Le récif du synthétiseur bourdonnant au début de la chanson et le motif outro sont clairement les produits d’une époque passée. Mais le batteur Bun E. Carlos donne “Reach Out” un swing post-star qui est vraiment intemporel.
“Heaven’s Falling” (1983)
Pour consterner, la coopération de Cheap Trick avec les producteurs à succès n’a souvent conduit qu’au son du groupe édulcoré. Sans atteindre les résultats souhaités. Position suivante s’il vous plaîtla coopération du groupe avec Todd Rundgren (Meatloaf, XTC) en 1983, n’a pas fait exception. L’écriture de chansons est solide. Mais le son de l’album est sans sang. Les maux de tête “Je ne peux pas le prendre” ne pouvaient pas l’emporter dans les graphiques.
Le groupe aurait dû s’appuyer sur “Falling Falling”. Peut-être parce que c’est en fait une composition circulaire, l’empreinte digitale tonale du producteur semble s’adapter parfaitement au récif de guitare de type choral et à la basse pompe. Robin Zander exprime parfaitement la mélodie vocale vertigineuse.
“Turquie froide” (1995)
Peu de temps avant la mort de John Lennon en 1980, Jack Douglas, qui avait produit le premier album de Cheap Trick, appelé Rick Nielsen et Bun E. Carlos à New York avec l’ancien Beatle l’album Double fantaisie à enregistrer. Les titres qui en résultent étaient considérés comme trop agressifs pour le ténor plutôt réservé de la publication finale. Mais “dinde froide”, la contribution de Trick à bon marché à Héros de la classe ouvrièreun petit instant de Lennon extrêmement inégal pour Lennon, montre pourquoi John et son producteur pensaient que Carlos et Nielsen pourraient bien aller ensemble.
La performance de Lennon de 1969 transforme la performance en une chanson dure plus conventionnelle avec des passages calmes et bruyants. Et le transforme en une bête terrifiante et sauvage qui ressemble au retrait angoissant qu’il aborde.
“Clock Strikes Ten” (version Steve Albini) (1997)

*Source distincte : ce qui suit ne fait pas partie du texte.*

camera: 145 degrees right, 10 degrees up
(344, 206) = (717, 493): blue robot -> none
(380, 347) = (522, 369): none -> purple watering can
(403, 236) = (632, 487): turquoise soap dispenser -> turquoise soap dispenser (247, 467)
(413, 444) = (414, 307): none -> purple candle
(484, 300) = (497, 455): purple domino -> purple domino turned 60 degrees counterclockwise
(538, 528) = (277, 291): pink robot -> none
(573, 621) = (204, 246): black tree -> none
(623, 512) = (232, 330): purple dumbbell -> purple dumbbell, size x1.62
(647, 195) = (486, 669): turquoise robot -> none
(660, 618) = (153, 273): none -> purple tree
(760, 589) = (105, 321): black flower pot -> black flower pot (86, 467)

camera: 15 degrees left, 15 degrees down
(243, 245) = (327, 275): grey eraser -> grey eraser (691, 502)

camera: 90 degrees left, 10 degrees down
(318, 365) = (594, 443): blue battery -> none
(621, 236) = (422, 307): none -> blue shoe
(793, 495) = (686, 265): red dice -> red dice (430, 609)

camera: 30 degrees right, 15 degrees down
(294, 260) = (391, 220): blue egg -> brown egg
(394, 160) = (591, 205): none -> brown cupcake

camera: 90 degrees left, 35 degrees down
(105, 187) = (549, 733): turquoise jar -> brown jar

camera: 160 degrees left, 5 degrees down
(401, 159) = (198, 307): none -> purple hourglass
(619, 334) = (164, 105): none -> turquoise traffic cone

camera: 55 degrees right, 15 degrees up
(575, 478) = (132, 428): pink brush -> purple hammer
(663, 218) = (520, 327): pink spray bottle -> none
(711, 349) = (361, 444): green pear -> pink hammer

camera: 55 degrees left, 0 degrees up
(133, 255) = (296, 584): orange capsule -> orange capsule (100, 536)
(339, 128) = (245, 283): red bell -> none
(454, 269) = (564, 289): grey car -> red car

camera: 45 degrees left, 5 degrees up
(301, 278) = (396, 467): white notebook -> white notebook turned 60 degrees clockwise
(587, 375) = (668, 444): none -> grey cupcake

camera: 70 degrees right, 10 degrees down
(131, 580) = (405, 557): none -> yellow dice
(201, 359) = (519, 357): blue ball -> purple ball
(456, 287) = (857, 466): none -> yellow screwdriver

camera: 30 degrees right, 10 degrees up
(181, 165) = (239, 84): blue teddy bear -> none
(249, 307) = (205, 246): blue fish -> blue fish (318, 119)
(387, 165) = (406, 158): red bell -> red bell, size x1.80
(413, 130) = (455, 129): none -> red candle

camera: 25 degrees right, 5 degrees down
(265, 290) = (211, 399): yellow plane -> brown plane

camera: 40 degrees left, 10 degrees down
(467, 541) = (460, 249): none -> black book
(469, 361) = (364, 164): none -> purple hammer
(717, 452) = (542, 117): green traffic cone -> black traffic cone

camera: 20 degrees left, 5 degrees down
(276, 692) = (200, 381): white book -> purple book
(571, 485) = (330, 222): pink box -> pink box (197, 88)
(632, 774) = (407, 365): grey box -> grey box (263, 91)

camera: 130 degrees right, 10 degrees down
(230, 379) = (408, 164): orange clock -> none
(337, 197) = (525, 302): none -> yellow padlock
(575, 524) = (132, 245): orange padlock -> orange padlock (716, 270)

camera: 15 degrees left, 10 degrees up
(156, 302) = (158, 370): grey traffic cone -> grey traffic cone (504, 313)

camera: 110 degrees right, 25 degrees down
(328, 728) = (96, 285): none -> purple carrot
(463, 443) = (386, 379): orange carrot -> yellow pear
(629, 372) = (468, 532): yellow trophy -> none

Le légendaire post-hardcore et le producteur de rock alternatif Steve Albini (Nirvana, Pixies, The Jesus Lizard) a toujours été un partisan prononcé de Cheap Trick. Son groupe Big Black est même allé jusqu’à publier un single de 7 pouces en 1987 avec une version de couverture de “He’s a Whore” du groupe. En 1997, Albini Cheap Trick invité à son audio électrique de Chicago Studio. Et a quitté le groupe tout leur deuxième album de 1977, En couleurRe -Cecord. Que les fans étaient souvent moqués à cause de sa douce production.
Les résultats de ces séances n’ont jamais été officiellement publiés. Mais comme vous pouvez l’entendre en tant qu’auditeur dans cette réinvention incroyablement difficile de “Clock Strikes Ten”, une chanson dont la version originale a cité les charts japonais, il n’est pas surprenant que le chanteur de Nirvana, Kurt Cobain, a annoncé: “Nous sonnons comme un truc bon marché. Seules les guitares soient plus fortes.”
“Mon obsession” (2004)
Malgré son titre, le LP est Spécial Par astuce Trick de 2004 Aucun travail exceptionnel dans la discographie du groupe. Et était tout sauf un succès. La publication est arrivée aux palmarès des albums en 128e place et a disparu des charts la semaine suivante.
Cependant, «My Obsession» mérite sans aucun doute une redécouverte des fans de Power Pop Power Power Mélodique, mélancolique et moulante. Un petit avertissement. Le refrain de la chanson, qui est parsemé de guitares à 12 cordes et d’harmonies vocales proches, est une mélodie accrocheuse sans pitié qui n’est pas si facile à supprimer.